The primal curse, "I will greatly multiply the sorrow of your conception; in sorrow thou shalt bring forth children," was to be finally abrogated. The bearing of a child was henceforth to be merely a time of twilight and of sleep.

—Twilight Sleep: the Dämmerschlaf of the Germans, The Canadian Medical Association Journal

Developed in Freiburg, Germany, twilight sleep replaced chloroform, the previous treatment for childbirth pains popular during the 1800s. Developed by Carl Gauss, who began research on the treatment in 1903, it was also sometimes known as the "Freiburg method". However, Gauss was not the first to suggest the use of the combination of morphine and scopolamine as a surgical anesthesia; in 1899, a Dr. Schneiderlin "recommended the use of scopolamine, combined with morphia, for the production of surgical anaesthesia".

Though introduced to the rest of the medical community in 1907, as of 1915, The Canadian Medical Association Journal reported that "the method really still in a state of development", noting of many substitutions that different doctors had used in the place of morphine or scopolamine.

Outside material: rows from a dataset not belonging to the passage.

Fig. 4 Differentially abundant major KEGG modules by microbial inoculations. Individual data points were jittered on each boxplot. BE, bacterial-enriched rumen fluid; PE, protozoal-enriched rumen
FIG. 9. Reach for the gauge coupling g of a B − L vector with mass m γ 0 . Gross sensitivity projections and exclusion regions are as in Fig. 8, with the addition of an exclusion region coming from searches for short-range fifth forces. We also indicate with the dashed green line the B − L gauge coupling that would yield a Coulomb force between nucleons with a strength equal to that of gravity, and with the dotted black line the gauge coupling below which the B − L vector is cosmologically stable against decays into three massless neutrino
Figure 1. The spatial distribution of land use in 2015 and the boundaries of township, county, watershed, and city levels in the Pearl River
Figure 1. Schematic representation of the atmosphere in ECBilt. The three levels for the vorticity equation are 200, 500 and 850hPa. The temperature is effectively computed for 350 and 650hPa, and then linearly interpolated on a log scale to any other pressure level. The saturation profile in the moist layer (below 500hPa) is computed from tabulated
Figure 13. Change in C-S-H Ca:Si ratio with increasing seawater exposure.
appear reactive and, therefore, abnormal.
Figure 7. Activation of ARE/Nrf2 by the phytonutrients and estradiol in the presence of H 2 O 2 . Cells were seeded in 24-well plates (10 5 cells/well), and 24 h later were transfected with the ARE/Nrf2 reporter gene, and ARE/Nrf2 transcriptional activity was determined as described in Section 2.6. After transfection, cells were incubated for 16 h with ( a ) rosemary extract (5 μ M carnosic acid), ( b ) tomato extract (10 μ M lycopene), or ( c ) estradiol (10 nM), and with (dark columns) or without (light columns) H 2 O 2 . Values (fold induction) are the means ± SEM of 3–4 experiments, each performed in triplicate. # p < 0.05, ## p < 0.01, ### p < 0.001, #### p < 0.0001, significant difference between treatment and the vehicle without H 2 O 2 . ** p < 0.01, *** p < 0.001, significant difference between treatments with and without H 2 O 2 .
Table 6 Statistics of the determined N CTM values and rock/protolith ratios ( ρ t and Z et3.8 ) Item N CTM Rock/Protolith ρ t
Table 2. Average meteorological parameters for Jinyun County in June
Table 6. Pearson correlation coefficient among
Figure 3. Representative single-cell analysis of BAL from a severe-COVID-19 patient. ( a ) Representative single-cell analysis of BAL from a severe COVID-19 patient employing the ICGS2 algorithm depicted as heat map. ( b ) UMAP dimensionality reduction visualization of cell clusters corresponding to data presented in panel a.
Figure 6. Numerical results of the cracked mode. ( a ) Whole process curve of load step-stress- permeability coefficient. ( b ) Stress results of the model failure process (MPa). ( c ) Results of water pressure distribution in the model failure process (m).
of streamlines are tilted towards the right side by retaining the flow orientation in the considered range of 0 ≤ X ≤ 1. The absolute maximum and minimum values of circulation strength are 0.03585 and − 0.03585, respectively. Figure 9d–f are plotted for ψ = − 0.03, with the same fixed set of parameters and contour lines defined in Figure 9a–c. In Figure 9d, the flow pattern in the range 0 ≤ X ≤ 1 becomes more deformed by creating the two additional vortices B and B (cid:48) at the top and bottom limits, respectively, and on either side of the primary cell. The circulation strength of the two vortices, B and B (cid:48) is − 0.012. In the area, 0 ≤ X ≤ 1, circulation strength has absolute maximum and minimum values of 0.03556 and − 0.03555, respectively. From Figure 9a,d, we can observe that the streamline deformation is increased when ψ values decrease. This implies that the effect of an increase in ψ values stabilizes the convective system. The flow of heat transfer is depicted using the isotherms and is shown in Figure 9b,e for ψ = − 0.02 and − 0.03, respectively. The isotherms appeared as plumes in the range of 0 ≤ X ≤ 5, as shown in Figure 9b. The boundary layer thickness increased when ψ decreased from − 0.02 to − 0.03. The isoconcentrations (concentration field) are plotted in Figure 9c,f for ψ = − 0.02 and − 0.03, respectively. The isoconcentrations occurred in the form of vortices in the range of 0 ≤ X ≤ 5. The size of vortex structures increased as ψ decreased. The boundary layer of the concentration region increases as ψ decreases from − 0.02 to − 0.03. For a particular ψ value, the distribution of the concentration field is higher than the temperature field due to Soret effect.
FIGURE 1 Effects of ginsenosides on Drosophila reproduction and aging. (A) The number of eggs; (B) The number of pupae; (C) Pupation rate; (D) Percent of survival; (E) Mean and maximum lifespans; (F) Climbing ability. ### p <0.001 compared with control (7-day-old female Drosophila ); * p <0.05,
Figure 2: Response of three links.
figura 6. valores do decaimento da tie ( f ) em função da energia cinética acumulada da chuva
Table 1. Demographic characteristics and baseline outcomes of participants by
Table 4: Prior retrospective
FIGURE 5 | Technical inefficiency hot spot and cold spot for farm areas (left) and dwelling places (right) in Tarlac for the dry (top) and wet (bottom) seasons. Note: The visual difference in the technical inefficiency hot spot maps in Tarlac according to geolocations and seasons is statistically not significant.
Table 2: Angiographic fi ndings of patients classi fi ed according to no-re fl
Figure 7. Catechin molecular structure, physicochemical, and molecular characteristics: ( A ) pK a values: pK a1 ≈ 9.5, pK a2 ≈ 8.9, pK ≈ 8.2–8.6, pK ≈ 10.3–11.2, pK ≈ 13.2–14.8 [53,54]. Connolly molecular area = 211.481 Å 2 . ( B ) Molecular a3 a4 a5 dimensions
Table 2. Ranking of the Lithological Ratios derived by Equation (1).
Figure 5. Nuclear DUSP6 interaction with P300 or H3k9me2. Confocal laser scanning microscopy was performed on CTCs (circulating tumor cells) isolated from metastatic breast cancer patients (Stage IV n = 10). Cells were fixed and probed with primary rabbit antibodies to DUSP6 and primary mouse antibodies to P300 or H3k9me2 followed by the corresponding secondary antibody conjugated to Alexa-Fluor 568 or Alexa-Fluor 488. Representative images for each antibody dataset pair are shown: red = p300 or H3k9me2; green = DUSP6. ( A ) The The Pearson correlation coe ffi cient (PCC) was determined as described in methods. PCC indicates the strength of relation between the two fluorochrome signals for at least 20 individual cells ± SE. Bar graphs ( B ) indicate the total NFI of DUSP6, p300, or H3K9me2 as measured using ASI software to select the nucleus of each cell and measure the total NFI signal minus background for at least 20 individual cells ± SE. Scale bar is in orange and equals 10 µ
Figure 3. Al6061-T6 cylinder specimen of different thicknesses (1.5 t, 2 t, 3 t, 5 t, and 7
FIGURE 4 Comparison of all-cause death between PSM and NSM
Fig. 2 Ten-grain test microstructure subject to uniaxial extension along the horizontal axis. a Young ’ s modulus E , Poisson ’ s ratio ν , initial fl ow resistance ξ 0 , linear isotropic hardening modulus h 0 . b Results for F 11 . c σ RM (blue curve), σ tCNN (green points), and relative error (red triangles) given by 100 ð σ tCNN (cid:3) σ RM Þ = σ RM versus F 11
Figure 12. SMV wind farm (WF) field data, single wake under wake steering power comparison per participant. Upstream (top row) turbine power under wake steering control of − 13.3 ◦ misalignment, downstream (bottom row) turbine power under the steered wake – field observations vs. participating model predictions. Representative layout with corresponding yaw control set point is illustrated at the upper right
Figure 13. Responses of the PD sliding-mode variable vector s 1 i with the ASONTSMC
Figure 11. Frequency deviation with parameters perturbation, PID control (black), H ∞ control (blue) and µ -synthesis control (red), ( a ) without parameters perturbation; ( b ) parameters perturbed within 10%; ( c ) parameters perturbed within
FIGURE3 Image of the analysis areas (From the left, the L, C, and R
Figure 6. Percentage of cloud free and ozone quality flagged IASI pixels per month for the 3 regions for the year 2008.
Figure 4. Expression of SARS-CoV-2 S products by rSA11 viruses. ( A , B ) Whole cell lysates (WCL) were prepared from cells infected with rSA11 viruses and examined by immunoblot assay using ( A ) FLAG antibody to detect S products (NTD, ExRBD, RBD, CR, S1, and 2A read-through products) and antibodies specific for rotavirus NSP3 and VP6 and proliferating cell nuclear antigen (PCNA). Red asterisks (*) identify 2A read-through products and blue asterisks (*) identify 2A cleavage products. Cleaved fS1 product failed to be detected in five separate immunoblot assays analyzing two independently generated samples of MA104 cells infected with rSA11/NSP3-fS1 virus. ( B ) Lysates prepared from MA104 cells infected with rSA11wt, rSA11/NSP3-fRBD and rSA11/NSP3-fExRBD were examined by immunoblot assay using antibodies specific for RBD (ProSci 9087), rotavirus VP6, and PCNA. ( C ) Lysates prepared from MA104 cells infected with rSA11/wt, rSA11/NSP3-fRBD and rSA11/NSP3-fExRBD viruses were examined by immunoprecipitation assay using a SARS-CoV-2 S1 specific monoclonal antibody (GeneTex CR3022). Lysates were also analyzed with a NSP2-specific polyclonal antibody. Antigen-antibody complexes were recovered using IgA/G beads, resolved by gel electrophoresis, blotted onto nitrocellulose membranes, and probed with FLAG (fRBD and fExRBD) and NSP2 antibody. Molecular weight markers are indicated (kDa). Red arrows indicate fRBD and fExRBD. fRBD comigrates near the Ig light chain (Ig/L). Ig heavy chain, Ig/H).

In 1915, the New York Times published an article on twilight sleep and the work of Hanna Rion, or Mrs. Frank Ver Beck, who had recently written a book entitled The Truth About Twilight Sleep. In that article, Rion said that the consensus of 69 medical reports she had looked at said that "scopolamin-morphin is without danger to the child."

This consensus would eventually change as the negative side effects of twilight sleep came to light.